_TEXTO FUENTE_:
┌──

Globalmente, este repliegue se materializa en cláusulas como la controvertida Sección 899, que faculta al Tesoro a imponer sanciones fiscales a países considerados "injustos" en su tributación. Para socios comerciales como Chile, esto representa una amenaza directa que podría anular los beneficios del tratado de doble tributación, inaugurando una era de "guerras fiscales" unilaterales. El orden económico basado en reglas y tratados multilaterales cedería paso a uno regido por la discrecionalidad y el poder del más fuerte.
Una segunda trayectoria posible se centra en la reacción política interna. La ley es profundamente impopular. Como señala el analista John Zogby, los recortes a la salud y la asistencia alimentaria afectarán directamente a votantes en distritos clave, incluyendo aquellos que votaron por el Partido Republicano. Se estima que más de 10 millones de personas podrían perder su cobertura de salud. Este descontento podría catalizar una derrota electoral para los republicanos en las elecciones de medio término o en la siguiente contienda presidencial.

└──

_DATOS REGISTRADOS_:
┌──

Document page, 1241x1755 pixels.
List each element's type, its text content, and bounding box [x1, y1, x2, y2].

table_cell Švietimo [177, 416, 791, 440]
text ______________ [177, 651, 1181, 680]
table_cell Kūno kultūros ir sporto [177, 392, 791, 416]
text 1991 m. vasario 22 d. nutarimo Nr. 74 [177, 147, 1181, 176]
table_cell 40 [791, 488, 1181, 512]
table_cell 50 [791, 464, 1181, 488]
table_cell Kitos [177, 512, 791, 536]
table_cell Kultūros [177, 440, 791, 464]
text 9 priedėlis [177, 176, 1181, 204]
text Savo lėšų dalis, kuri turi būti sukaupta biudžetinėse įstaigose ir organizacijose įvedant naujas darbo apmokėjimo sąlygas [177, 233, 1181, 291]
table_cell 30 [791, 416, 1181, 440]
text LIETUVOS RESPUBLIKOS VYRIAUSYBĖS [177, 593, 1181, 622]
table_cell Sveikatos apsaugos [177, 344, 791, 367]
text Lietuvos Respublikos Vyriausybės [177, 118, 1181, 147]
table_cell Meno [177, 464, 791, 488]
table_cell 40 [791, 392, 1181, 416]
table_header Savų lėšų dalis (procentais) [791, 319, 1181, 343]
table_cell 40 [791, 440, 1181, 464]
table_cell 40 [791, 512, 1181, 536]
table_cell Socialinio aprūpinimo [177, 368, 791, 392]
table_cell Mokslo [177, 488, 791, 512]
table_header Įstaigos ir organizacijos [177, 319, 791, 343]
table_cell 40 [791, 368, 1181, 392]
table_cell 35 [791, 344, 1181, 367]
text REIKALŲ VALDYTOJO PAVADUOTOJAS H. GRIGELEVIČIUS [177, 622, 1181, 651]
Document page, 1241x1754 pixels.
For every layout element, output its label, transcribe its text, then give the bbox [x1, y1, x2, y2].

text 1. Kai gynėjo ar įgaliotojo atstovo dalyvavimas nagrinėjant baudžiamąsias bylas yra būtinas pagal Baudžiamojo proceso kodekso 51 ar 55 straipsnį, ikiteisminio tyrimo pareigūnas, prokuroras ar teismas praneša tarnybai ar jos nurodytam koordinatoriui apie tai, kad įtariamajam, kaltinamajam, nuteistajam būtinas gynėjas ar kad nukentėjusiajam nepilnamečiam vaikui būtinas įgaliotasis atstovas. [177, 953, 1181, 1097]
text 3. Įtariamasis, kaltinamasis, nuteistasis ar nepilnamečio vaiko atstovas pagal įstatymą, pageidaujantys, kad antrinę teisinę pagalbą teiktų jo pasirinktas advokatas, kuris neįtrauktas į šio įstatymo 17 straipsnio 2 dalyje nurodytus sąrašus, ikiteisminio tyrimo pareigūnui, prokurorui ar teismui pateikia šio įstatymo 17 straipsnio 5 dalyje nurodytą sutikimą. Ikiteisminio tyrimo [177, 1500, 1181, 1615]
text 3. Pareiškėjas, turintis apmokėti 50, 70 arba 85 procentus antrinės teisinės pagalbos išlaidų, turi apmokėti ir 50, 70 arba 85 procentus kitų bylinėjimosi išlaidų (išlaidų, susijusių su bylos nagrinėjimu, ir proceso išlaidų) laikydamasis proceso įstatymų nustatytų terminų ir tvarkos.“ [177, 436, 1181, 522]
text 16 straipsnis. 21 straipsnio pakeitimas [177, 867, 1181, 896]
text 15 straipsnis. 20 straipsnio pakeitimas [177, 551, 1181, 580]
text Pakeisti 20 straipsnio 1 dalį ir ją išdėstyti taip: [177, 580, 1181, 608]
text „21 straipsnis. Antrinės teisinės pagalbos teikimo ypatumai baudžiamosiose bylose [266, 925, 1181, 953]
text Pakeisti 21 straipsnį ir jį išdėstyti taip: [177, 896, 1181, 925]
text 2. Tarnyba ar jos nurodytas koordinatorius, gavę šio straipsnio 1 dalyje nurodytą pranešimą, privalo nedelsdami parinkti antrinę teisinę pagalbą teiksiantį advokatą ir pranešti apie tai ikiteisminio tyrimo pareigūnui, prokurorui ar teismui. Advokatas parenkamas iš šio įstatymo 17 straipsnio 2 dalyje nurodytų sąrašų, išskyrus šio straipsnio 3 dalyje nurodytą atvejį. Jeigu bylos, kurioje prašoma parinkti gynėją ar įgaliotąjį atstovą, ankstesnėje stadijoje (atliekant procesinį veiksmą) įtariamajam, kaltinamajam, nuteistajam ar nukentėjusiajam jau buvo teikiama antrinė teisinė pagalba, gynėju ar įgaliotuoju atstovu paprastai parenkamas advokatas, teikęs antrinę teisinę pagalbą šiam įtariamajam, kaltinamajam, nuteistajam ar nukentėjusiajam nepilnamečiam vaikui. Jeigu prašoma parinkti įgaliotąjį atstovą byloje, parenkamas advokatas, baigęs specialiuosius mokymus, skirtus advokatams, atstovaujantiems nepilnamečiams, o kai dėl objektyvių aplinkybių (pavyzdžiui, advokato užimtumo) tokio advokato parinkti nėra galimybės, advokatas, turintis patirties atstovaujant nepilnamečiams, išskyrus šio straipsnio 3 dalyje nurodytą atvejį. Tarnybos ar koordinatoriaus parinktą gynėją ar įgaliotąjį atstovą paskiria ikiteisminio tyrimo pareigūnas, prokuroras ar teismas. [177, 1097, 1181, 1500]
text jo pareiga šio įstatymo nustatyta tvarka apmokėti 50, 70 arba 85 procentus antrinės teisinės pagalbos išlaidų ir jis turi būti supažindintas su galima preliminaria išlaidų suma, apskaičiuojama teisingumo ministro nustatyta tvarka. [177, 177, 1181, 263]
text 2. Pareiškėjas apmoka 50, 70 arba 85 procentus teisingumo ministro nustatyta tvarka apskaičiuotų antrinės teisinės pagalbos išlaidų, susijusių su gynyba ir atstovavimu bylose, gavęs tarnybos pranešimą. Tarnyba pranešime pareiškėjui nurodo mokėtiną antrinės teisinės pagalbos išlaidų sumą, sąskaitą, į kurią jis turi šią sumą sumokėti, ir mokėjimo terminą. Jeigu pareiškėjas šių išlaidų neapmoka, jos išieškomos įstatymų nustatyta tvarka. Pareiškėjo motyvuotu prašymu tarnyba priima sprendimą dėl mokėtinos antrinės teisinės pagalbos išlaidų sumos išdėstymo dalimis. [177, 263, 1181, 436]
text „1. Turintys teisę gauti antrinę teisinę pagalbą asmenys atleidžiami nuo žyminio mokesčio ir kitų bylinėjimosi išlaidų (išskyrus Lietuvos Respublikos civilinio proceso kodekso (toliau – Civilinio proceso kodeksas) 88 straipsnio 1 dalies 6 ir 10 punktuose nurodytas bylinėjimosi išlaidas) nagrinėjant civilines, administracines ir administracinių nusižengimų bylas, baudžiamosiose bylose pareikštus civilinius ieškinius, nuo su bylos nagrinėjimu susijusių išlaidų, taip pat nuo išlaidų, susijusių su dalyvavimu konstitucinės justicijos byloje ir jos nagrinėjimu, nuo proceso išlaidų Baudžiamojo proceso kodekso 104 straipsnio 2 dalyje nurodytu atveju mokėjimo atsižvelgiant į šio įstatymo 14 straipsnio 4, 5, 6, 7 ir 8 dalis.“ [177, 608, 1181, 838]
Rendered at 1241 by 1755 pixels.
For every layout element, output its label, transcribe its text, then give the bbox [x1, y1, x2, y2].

└──

Copia el fragmento del texto fuente que empieza con "Globalmente, este repliegue" y termina con "del más fuerte.", y sustituye en él "amenaza" por "riesgo". Las entradas son un material aparte del texto fuente.

_RESULTADO_:
Globalmente, este repliegue se materializa en cláusulas como la controvertida Sección 899, que faculta al Tesoro a imponer sanciones fiscales a países considerados "injustos" en su tributación. Para socios comerciales como Chile, esto representa una riesgo directa que podría anular los beneficios del tratado de doble tributación, inaugurando una era de "guerras fiscales" unilaterales. El orden económico basado en reglas y tratados multilaterales cedería paso a uno regido por la discrecionalidad y el poder del más fuerte.